Enosh               ———     Enosh

 

[See further David Carr, Reading the Fractures of Genesis: Historical and Literary Approaches, 68]

 

The P source uses many of the same names or close equivalents to the non-P narrative, but in a different sequence and genealogical form. In P the genealogy moves from Adam, Seth, Enosh, Kenan, Mahalalel, Yared, Enoch, Methushelah, to Lamech, whereas in non-P the genealogy moves from Adam, Cain, Enoch, Irad, Mehujael, Methushael, Lamech, to possibly Enosh.

 

The fact that these lists of ancestors are are so closely parallel and yet are found in drastically different sequences suggests that they were probably originally constructed to stand independent from one another (though I think it is also very likely that the P author used the names of the non-P source to develop his version of the genealogy from Adam to Noah). In each case there is a linear genealogy tracing from father to son with Adam and Eve having only one son to carry on the family lineage. In non-P, what is likely the earliest version of the primeval history, there was no Seth as an alternative lineage to that of Cain. There was only Cain. Although there is a brief reference to Seth in a non-P context in Gen 4:25-26, this passage is likely a late redactional bridge attempting to blend and harmonize the two P and non-P genealogies (note how far removed this passage is from the story of Adam and Eve and the birth of Cain and its conspicuous appearance immediately before P in chap 5).

 

The ironic upshot of this analysis is that according to the earliest author of Genesis, we are all descended from Cain!
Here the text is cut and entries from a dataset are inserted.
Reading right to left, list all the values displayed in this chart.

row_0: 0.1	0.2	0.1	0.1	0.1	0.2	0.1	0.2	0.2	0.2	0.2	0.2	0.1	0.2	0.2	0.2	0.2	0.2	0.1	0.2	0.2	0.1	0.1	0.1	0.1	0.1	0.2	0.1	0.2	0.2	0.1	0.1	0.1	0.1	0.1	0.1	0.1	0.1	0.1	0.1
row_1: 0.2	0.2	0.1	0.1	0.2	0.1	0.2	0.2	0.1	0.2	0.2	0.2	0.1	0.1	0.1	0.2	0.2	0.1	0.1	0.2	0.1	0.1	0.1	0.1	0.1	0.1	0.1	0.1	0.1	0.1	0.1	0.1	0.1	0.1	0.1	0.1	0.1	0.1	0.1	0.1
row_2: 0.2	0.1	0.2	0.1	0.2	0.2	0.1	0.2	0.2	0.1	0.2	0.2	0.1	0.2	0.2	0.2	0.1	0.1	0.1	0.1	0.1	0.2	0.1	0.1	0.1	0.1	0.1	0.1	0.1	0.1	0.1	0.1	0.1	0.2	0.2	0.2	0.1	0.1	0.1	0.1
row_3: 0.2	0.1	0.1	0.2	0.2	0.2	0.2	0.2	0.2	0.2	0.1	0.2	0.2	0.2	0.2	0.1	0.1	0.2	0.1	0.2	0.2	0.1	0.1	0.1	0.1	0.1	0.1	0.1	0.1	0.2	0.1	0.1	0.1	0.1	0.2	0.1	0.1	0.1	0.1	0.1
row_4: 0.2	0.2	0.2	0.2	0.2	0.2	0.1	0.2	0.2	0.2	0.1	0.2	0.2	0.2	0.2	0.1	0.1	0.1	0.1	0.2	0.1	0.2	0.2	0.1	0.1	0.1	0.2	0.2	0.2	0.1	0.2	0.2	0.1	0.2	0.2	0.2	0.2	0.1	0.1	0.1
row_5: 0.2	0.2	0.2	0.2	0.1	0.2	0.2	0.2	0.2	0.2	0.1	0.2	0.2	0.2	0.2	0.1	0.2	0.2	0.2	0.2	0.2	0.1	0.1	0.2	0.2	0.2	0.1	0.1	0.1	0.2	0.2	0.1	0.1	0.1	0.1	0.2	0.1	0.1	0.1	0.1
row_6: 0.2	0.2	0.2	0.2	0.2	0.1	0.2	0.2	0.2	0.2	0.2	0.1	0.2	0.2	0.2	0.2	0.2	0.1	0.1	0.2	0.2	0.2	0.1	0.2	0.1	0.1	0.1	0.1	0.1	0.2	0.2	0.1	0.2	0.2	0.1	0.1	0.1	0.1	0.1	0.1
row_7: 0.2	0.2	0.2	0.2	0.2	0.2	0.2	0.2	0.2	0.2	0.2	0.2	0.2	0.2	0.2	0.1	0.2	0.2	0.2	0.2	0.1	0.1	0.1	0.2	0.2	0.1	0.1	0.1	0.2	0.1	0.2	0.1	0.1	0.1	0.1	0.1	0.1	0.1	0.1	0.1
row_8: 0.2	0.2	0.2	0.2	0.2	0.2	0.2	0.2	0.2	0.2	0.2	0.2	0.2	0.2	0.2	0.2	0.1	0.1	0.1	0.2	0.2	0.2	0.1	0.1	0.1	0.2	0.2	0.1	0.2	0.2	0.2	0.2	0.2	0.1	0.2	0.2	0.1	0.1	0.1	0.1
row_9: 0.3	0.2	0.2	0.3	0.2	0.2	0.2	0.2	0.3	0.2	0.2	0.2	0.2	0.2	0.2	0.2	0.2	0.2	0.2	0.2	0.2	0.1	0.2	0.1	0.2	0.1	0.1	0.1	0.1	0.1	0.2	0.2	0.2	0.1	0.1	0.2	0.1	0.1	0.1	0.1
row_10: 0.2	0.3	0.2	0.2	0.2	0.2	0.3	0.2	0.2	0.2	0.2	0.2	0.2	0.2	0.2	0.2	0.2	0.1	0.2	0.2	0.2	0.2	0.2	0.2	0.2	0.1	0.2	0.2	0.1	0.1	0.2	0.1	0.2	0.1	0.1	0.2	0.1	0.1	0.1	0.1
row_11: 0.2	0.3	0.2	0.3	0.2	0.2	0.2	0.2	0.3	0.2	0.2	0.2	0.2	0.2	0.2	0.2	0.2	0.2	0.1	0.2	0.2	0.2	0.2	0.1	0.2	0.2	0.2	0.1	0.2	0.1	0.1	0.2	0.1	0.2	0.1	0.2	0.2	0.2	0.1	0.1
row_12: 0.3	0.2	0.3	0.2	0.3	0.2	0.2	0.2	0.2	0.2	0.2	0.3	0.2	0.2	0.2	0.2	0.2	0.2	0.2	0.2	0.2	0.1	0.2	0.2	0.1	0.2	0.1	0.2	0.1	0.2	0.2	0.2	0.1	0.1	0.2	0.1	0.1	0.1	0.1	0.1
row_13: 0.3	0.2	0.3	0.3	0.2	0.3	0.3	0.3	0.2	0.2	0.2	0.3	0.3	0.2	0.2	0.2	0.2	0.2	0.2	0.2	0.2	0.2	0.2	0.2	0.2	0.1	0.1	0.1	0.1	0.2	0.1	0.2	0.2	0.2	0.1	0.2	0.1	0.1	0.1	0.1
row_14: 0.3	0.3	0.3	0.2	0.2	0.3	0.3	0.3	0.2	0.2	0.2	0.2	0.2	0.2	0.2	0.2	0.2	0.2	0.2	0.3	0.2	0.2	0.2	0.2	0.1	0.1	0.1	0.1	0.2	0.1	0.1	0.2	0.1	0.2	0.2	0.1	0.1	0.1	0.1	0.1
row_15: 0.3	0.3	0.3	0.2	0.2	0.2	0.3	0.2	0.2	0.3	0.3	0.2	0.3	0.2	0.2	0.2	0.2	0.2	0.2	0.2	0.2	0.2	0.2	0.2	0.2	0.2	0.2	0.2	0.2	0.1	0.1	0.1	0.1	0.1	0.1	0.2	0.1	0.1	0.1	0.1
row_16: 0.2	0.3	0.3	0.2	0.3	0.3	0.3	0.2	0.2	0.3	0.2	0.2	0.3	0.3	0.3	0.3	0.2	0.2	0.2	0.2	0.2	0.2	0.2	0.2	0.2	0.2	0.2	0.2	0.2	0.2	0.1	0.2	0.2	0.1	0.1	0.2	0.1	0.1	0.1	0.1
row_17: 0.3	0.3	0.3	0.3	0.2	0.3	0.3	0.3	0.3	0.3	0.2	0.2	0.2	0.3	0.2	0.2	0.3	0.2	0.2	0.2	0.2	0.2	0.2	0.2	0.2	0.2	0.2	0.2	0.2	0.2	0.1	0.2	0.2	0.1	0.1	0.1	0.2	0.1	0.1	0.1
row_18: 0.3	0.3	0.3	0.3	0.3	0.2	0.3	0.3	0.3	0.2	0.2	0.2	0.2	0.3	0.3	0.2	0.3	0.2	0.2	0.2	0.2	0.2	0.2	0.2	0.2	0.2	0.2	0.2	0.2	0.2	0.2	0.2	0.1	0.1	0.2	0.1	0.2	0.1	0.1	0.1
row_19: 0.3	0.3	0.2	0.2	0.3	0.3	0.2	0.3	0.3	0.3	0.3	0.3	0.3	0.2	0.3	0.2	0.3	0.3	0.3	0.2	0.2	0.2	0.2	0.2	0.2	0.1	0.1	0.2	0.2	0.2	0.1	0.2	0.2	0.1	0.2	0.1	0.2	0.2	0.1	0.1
There is no curse of Cain that applies to only one segment of humanity. That idea is actually a product of later biblical redaction and then subsequent post-biblical interpretation. Rather, in the spirit of the original non-P biblical author, it would be more appropriate to say that all of us have participated in the curse of Cain and earned its bitter fruits when we have acted violently or unjustly to our brother or sister, as Cain did.